Tornadoes Slow, With Destruction In Their Wake
Filed by KOSU News in US News.
March 3, 2012
As night approached, the death toll rose in areas affected by extreme weather in the Midwest and the South. Towns have been wrecked and the number of people missing is unclear.
The Associated Press reports that at least 28 people have been killed, including 14 in Indiana and 12 in Kentucky. (Note: This number is bound to change, and we’ll update as we have more information.)
The damage was greatest in southern Indiana, NPR’s Karen Grigsby Bates tells our Newscast unit. She reports a sheriff described the small town of Marysville as being “completely gone.”
The storm is expected to continue overnight throughout parts of the Southeast, the Midwest and down into the Gulf States.
You can find the latest tornado warnings from the Space Science and Engineering Center.
We’ll update this blog with the latest, so be sure to hit your refresh button.
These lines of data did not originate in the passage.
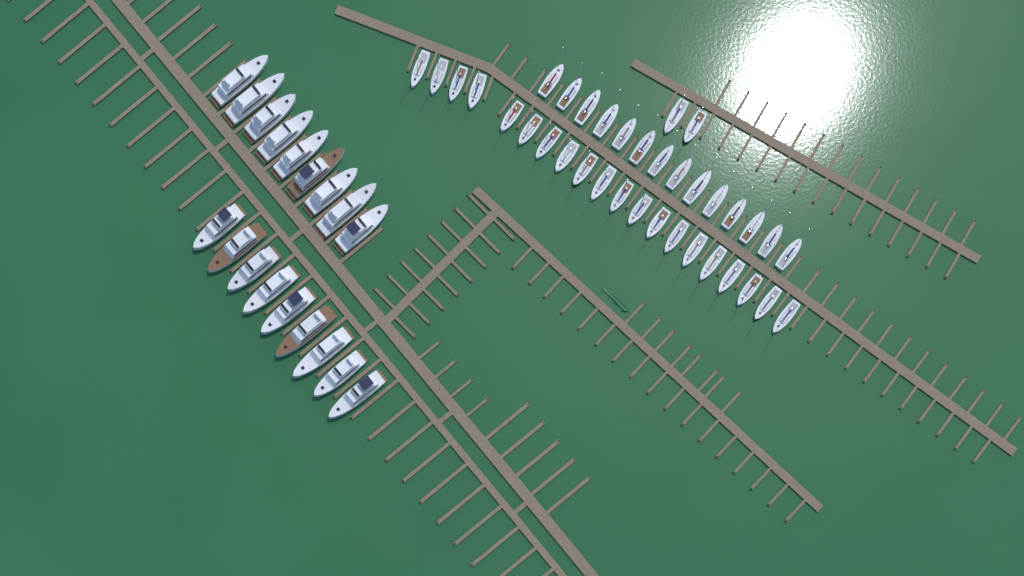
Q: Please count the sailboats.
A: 36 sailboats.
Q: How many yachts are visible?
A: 18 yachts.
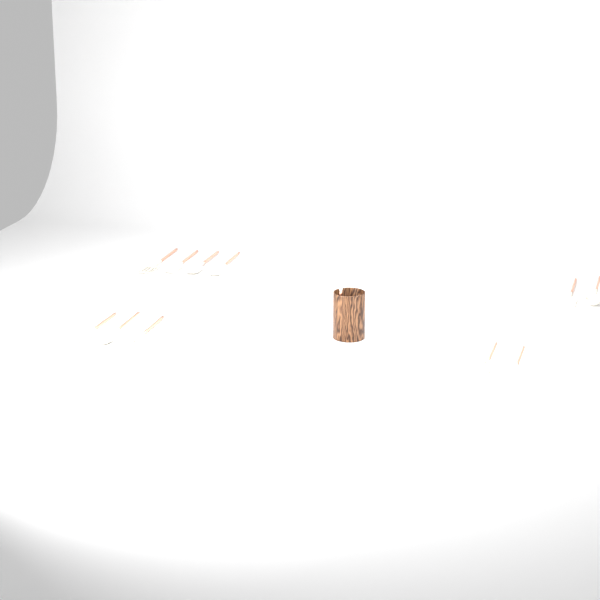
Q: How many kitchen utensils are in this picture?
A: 12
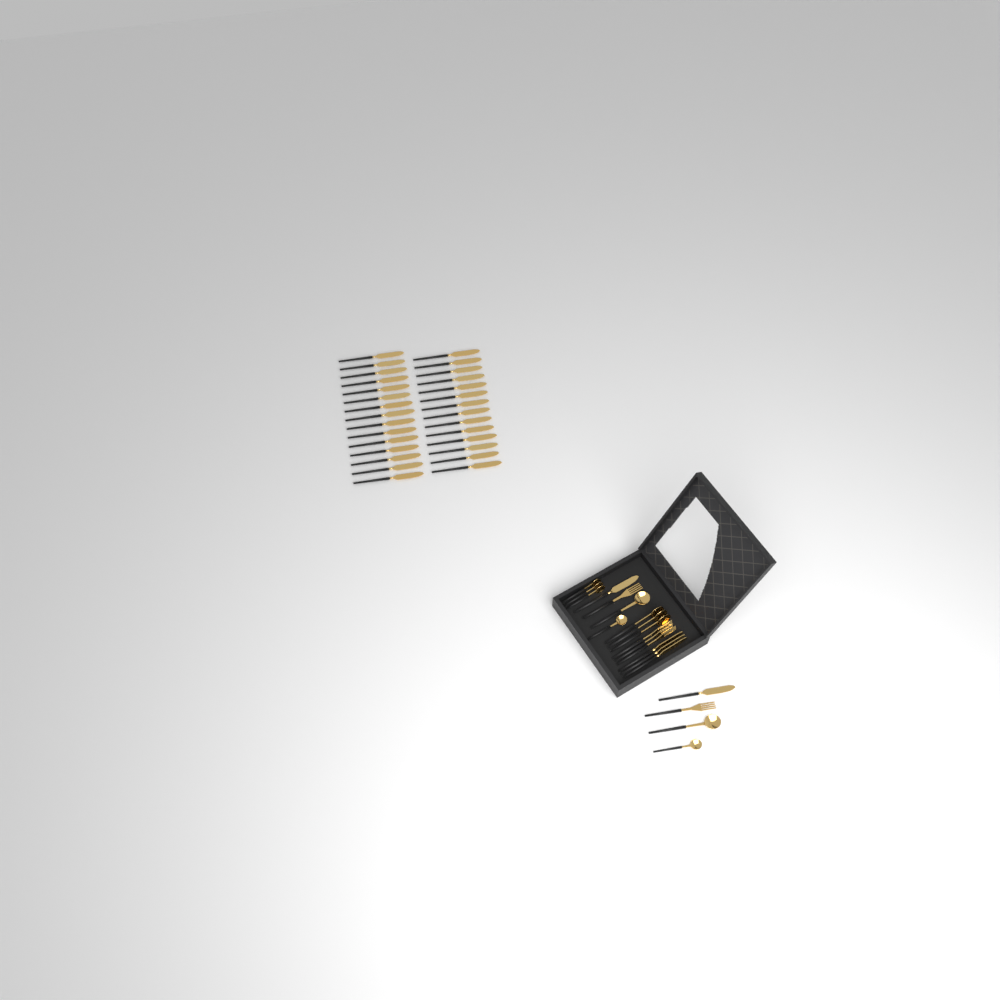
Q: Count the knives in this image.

Update at 2:15 a.m. ET. What’s Likely To Come:
So far today, The National Weather Service has issued more than 270 tornado warnings. Looking ahead, the agency says:
“… a few tornadoes could be noted. Otherwise, strong winds will likely be the main severe threat and hail could also accompany the more robust storms …”
Update at 1:00 a.m. ET. Identifying ‘The Culprit’:
NPR’s Southern Bureau Chief Russell Lewis reports the tornadoes “are slowing down,” but the rain hasn’t stopped. “Golf ball sized hail” has been reported in Georgia and North Carolina, according to The National Weather Service.
A research meteorologist with the National Oceanic and Atmospheric Administration, Harold Brooks, tells The New York Times the unusual weather created the storm system:
“The culprit was a warm, moist and unseasonable air mass that reached far to the north, where it mixed with colder air,” the Times reports.